SHARE LITTLE TOWN OF BETHLEHEM LIES STILL
YULE FESTIVITIES CALLED OFF AS CITY MOURNS ARABS KILLED IN UPRISINGS

The Jewish state of Israel is bent on celebrating the birth of Jesus in Bethlehem this year.

The Ministry of Tourism has strung festive colored lights and shooting stars along the six-mile road from Jerusalem to the largely Christian Palestinian town in the West Bank where Jesus was born.

But the little town of Bethlehem itself remains dark, rejecting all public celebrations in mourning for the more than 300 Arabs killed by Israeli troops during a year-old Palestinian uprising in the West Bank and Gaza Strip. Fourteen Israelis have died in the revolt.

The army lieutenant colonel who serves as military governor of Bethlehem has urged store owners on Manger Square to garland their shop windows and show a bit of the old Christmas spirit. They have refused.

And while the Tourism Ministry repeatedly has announced that the traditional midnight Mass at the Church of the Nativity will be held Christmas Eve as always, pilgrims are staying away in droves.

These are sad days for Bethlehem and its suburbs of Beit Sahur and Beit Jalla, once prosperous and moderate towns because of their tourism income but now swept up in anti-Israeli violence in which six local youths have died.

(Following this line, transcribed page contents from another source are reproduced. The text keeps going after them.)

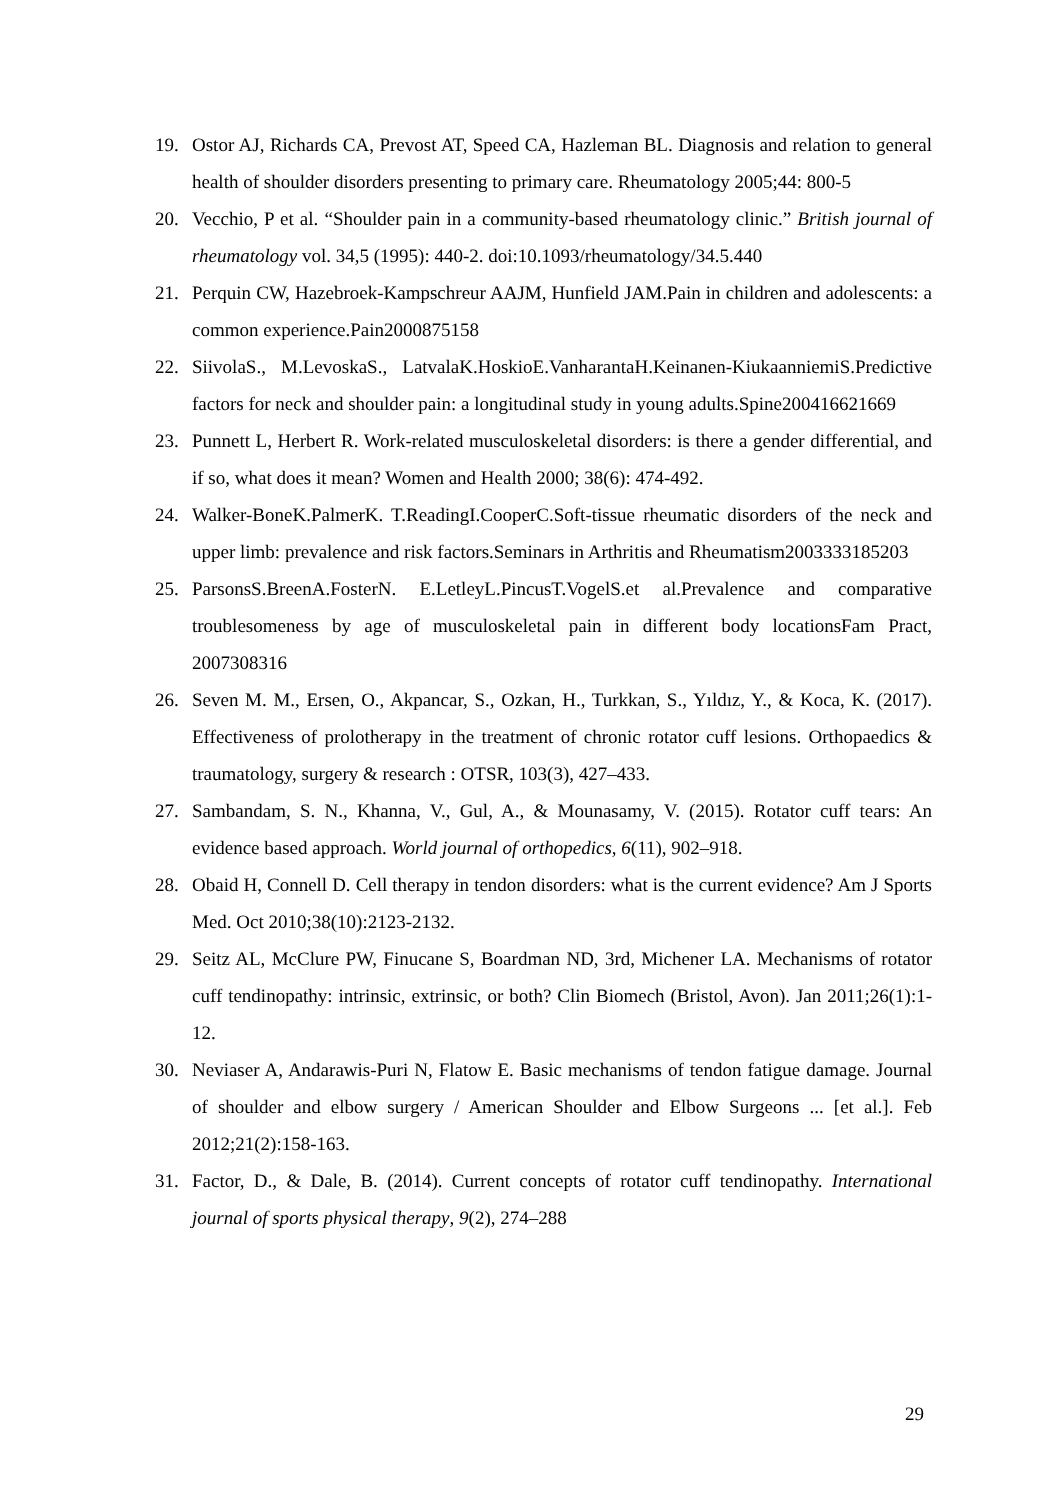19. Ostor AJ, Richards CA, Prevost AT, Speed CA, Hazleman BL. Diagnosis and relation to general health of shoulder disorders presenting to primary care. Rheumatology 2005;44: 800-5
20. Vecchio, P et al. “Shoulder pain in a community-based rheumatology clinic.” British journal of rheumatology vol. 34,5 (1995): 440-2. doi:10.1093/rheumatology/34.5.440
21. Perquin CW, Hazebroek-Kampschreur AAJM, Hunfield JAM.Pain in children and adolescents: a common experience.Pain2000875158
22. SiivolaS., M.LevoskaS., LatvalaK.HoskioE.VanharantaH.Keinanen-KiukaanniemiS.Predictive factors for neck and shoulder pain: a longitudinal study in young adults.Spine200416621669
23. Punnett L, Herbert R. Work-related musculoskeletal disorders: is there a gender differential, and if so, what does it mean? Women and Health 2000; 38(6): 474-492.
24. Walker-BoneK.PalmerK. T.ReadingI.CooperC.Soft-tissue rheumatic disorders of the neck and upper limb: prevalence and risk factors.Seminars in Arthritis and Rheumatism2003333185203
25. ParsonsS.BreenA.FosterN. E.LetleyL.PincusT.VogelS.et al.Prevalence and comparative troublesomeness by age of musculoskeletal pain in different body locationsFam Pract, 2007308316
26. Seven M. M., Ersen, O., Akpancar, S., Ozkan, H., Turkkan, S., Yıldız, Y., & Koca, K. (2017). Effectiveness of prolotherapy in the treatment of chronic rotator cuff lesions. Orthopaedics & traumatology, surgery & research : OTSR, 103(3), 427–433.
27. Sambandam, S. N., Khanna, V., Gul, A., & Mounasamy, V. (2015). Rotator cuff tears: An evidence based approach. World journal of orthopedics, 6(11), 902–918.
28. Obaid H, Connell D. Cell therapy in tendon disorders: what is the current evidence? Am J Sports Med. Oct 2010;38(10):2123-2132.
29. Seitz AL, McClure PW, Finucane S, Boardman ND, 3rd, Michener LA. Mechanisms of rotator cuff tendinopathy: intrinsic, extrinsic, or both? Clin Biomech (Bristol, Avon). Jan 2011;26(1):1-12.
30. Neviaser A, Andarawis-Puri N, Flatow E. Basic mechanisms of tendon fatigue damage. Journal of shoulder and elbow surgery / American Shoulder and Elbow Surgeons ... [et al.]. Feb 2012;21(2):158-163.
31. Factor, D., & Dale, B. (2014). Current concepts of rotator cuff tendinopathy. International journal of sports physical therapy, 9(2), 274–288
29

"There's no feeling of Christmas, but a funeral," said Issa Atallah, 81, a retired teacher who from the roof of his Beit Sahur home can see Shepherds' Field, where angels announced the birth of Jesus, and the spots where soldiers shot to death two of his neighbors.

Bethlehem Mayor Elias Freij has refused to decorate Manger Square or to festoon the 40-foot pine tree on the plaza, near an Israeli police station ringed by barbed wire and patrolled by soldiers.

Freij also canceled his annual Christmas cocktail party, once attended by senior Israeli leaders and a symbol of Arab-Jewish coexistence, "to tell the whole world that our people are under duress and persecution."

"Our people have suffered very badly," Freij said Thursday. "The atmosphere is so difficult and discouraging that our Christian people don't want to celebrate Christmas or put decorations on Christmas trees or buy Christmas presents for children."